**Vorgegebener Text:**
=====

Mülheim/Ruhr. . Zuerst erschreckten sie die Sekretärin in der NRZ-Lokalredaktion, dann griffen sie in einer Arztpraxis an der Schloßstraße zu: Am Freitagvormittag waren in der Mülheimer Innenstadt drei Trickdiebe unterwegs. Für die Polizei ein allzu vertrautes Problem. Reisende Diebe erschweren ihr oft den Alltag.

Die Sekretärin der WAZ-Reaktion hatte großes Glück, sie kam erst Minuten nach dem Vorfall zur Arbeit. Ihre Kollegin von der NRZ, deren Büro nur eine Etage höher liegt, war hingegen am Freitagmorgen gegen 9.30 Uhr schon am Werke – und bekam es daher mit drei Männern zu tun, die ganz offenkundig Böses im Schilde führten.

Der erste Mann, der unvermittelt vor dem Schreibtisch der Sekretärin auftauchte, hielt ihr einen Zettel hin, „und da stand etwas von Unterschriftensammlung für Taubstumme und Schwerhörige“, so die 47-Jährige. „Das war aber dilettantisch gemacht.“ Nur Sekunden nach diesem ersten Mann betraten zwei weitere Unbekannte die Redaktion und hielten gezielt auf angrenzende Räume zu. Das wollte die Sekretärin unbedingt verhindern – „und ich habe wie eine Furie ,Ey, raus hier’ gebrüllt“. Da sei das Trio sofort abgehauen.

=====

**Daten:**
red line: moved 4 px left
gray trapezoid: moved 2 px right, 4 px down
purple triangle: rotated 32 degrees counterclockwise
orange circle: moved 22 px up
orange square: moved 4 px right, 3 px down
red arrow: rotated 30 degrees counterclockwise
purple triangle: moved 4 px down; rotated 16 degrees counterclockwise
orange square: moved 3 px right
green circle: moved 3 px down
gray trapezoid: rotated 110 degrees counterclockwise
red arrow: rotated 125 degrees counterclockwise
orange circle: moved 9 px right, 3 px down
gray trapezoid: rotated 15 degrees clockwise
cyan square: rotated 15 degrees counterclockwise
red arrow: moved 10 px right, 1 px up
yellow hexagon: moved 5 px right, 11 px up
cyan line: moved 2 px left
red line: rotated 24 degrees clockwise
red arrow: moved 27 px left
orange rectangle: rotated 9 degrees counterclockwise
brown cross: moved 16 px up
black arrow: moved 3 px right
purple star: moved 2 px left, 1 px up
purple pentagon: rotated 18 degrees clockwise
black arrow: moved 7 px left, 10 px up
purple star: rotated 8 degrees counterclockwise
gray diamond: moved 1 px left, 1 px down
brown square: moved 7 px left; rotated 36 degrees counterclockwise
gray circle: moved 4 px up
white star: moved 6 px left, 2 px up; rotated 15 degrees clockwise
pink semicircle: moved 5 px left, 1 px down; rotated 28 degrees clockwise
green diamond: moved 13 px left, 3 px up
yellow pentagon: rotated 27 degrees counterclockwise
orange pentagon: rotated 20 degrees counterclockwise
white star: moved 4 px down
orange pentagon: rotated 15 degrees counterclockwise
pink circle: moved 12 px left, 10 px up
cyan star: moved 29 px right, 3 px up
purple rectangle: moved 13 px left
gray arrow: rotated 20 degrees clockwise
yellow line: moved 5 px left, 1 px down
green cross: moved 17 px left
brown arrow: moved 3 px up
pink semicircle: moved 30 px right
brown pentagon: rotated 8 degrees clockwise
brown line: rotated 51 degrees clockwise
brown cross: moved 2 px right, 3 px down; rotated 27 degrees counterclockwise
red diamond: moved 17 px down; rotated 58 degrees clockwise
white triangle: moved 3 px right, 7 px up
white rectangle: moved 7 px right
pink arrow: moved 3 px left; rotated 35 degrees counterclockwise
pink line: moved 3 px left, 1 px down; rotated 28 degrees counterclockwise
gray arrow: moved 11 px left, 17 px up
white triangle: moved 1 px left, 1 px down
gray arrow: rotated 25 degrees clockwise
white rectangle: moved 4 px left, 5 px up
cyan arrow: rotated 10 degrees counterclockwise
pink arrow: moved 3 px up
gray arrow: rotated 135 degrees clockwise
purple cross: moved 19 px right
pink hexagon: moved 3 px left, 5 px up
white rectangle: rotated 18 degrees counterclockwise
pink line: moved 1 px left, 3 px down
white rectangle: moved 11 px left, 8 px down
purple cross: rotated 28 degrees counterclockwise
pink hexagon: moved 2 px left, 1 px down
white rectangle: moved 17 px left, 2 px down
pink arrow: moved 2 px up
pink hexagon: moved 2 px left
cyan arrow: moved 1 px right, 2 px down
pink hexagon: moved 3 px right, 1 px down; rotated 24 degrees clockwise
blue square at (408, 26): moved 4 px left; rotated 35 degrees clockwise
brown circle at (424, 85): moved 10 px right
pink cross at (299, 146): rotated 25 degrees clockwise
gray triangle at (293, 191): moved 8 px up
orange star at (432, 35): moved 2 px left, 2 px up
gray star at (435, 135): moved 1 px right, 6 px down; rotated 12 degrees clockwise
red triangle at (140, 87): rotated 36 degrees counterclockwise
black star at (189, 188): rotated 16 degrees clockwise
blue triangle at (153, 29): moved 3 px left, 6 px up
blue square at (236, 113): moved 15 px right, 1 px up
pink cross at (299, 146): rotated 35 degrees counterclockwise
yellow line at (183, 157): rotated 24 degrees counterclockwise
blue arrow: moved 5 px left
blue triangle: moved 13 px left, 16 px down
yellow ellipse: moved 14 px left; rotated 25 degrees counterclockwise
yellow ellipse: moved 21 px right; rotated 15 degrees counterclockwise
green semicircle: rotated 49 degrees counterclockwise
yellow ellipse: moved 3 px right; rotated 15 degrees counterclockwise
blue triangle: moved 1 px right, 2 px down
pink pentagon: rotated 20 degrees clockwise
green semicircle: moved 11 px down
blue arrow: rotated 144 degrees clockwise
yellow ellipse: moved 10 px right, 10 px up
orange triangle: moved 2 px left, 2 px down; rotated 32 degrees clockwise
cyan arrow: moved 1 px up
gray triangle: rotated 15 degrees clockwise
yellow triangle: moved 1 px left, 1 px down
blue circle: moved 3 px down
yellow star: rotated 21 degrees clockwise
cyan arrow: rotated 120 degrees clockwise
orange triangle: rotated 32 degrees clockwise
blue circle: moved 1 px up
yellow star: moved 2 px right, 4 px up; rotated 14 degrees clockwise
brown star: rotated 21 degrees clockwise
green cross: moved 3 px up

=====

**Zu erledigende Aufgaben:**
• a. Beantworte zum Bericht über die Trickdiebe in Mülheim die folgenden Fragen:
(i) Wo griffen die Trickdiebe zu?
(ii) Gegen wie viel Uhr war die Sekretärin der NRZ am Freitagmorgen schon bei der Arbeit?
(iii) Wofür wurde laut dem Zettel des ersten Mannes angeblich gesammelt?
• b. Schreibe den Bericht über die Trickdiebe in Mülheim im Anschluss an seinen letzten Satz weiter.

**Lösungen:**
• a.
(i) In einer Arztpraxis an der Schloßstraße.
(ii) Gegen 9.30 Uhr.
(iii) Für eine Unterschriftensammlung für Taubstumme und Schwerhörige.

• b.
Ein teures Handy wurde geklaut

Das Zeitungshaus verließen die Männer, so viel ist sicher. Nicht ganz so sicher ist, ob sie es auch waren, die nur Minuten später in einer Arztpraxis an der Schloßstraße auftauchten. „Der Zusammenhang ist aber ziemlich wahrscheinlich“, sagte Lars Lindemann, Sprecher des Polizeipräsidiums Essen/Mülheim, gestern auf WAZ-Nachfrage.

Die Masche war jedenfalls exakt dieselbe: Gegen 10 Uhr kamen drei Männer in die Praxis, „und signalisierten, sie seien taubstumm“, so Lindemann. Als einer von ihnen plötzlich unvermutet aus einem Sprechzimmer kam, habe man das Trio rasch herauskomplementiert. Und bald festgestellt, dass ein teures Handy geklaut worden war. . .

Laut Polizei handelte es sich bei den mutmaßlichen Tätern um „Leute mit südländischem Aussehen“, die allesamt zwischen 20 und 30 Jahre alt sind, kurze, dunkle Haare haben und dunkle Jacken sowie Jeans trugen. Einer der Männer sei deutlich kleiner gewesen als die anderen – so zwischen 1,60 und 1,65 Meter – und einer sei aufgefallen durch ein sehr vernarbtes Gesicht. Die Polizei hofft auf Hinweise von Zeugen: 0201/82 90.

Bei den Tätern handelt es sich möglicherweise um „reisende Diebe“

Bei den Tätern handelt es sich möglicherweise um „reisende Diebe“, um Menschen also, die den Ermittlungsbeamten immer größere Probleme bereiten. „Sie werden morgens aus anderen Städten hierhin gefahren und abends – mit hoffentlich vollen Taschen – wieder eingesammelt“, so Lindemann.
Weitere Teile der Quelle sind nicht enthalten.